Top of Material shown
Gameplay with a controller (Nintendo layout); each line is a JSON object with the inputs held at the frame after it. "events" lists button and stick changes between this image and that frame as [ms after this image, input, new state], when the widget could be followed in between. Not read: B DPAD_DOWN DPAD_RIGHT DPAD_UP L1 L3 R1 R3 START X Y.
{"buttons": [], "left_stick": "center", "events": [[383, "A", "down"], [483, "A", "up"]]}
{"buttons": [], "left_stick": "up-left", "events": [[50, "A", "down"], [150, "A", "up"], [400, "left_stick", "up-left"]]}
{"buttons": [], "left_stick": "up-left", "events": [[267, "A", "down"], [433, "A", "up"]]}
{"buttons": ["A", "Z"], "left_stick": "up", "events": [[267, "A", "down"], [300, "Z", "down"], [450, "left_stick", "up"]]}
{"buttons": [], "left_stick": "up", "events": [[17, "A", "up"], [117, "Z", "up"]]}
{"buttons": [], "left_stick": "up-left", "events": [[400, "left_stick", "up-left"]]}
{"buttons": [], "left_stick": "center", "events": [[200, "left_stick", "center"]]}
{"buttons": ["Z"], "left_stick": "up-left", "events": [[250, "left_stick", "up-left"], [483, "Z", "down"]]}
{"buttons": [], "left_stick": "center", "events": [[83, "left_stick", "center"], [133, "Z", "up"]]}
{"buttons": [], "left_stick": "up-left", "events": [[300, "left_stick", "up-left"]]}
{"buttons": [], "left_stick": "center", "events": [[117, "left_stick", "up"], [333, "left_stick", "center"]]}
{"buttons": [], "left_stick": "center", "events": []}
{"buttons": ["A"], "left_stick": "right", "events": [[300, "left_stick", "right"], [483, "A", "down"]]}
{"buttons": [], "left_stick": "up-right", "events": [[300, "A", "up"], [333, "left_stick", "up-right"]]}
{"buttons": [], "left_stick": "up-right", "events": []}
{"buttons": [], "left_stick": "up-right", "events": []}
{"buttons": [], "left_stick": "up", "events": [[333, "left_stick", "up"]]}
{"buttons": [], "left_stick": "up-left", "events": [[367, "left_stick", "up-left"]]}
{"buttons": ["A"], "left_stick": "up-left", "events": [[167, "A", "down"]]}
Bottom of Material shown
## Task description
Return the full data, every line of it, with nothing altered.

## Expected answer
Gameplay with a controller (Nintendo layout); each line is a JSON object with the inputs held at the frame after it. "events" lists button and stick changes between this image and that frame as [ms after this image, input, new state], when the widget could be followed in between. Not read: B DPAD_DOWN DPAD_RIGHT DPAD_UP L1 L3 R1 R3 START X Y.
{"buttons": [], "left_stick": "center", "events": [[383, "A", "down"], [483, "A", "up"]]}
{"buttons": [], "left_stick": "up-left", "events": [[50, "A", "down"], [150, "A", "up"], [400, "left_stick", "up-left"]]}
{"buttons": [], "left_stick": "up-left", "events": [[267, "A", "down"], [433, "A", "up"]]}
{"buttons": ["A", "Z"], "left_stick": "up", "events": [[267, "A", "down"], [300, "Z", "down"], [450, "left_stick", "up"]]}
{"buttons": [], "left_stick": "up", "events": [[17, "A", "up"], [117, "Z", "up"]]}
{"buttons": [], "left_stick": "up-left", "events": [[400, "left_stick", "up-left"]]}
{"buttons": [], "left_stick": "center", "events": [[200, "left_stick", "center"]]}
{"buttons": ["Z"], "left_stick": "up-left", "events": [[250, "left_stick", "up-left"], [483, "Z", "down"]]}
{"buttons": [], "left_stick": "center", "events": [[83, "left_stick", "center"], [133, "Z", "up"]]}
{"buttons": [], "left_stick": "up-left", "events": [[300, "left_stick", "up-left"]]}
{"buttons": [], "left_stick": "center", "events": [[117, "left_stick", "up"], [333, "left_stick", "center"]]}
{"buttons": [], "left_stick": "center", "events": []}
{"buttons": ["A"], "left_stick": "right", "events": [[300, "left_stick", "right"], [483, "A", "down"]]}
{"buttons": [], "left_stick": "up-right", "events": [[300, "A", "up"], [333, "left_stick", "up-right"]]}
{"buttons": [], "left_stick": "up-right", "events": []}
{"buttons": [], "left_stick": "up-right", "events": []}
{"buttons": [], "left_stick": "up", "events": [[333, "left_stick", "up"]]}
{"buttons": [], "left_stick": "up-left", "events": [[367, "left_stick", "up-left"]]}
{"buttons": ["A"], "left_stick": "up-left", "events": [[167, "A", "down"]]}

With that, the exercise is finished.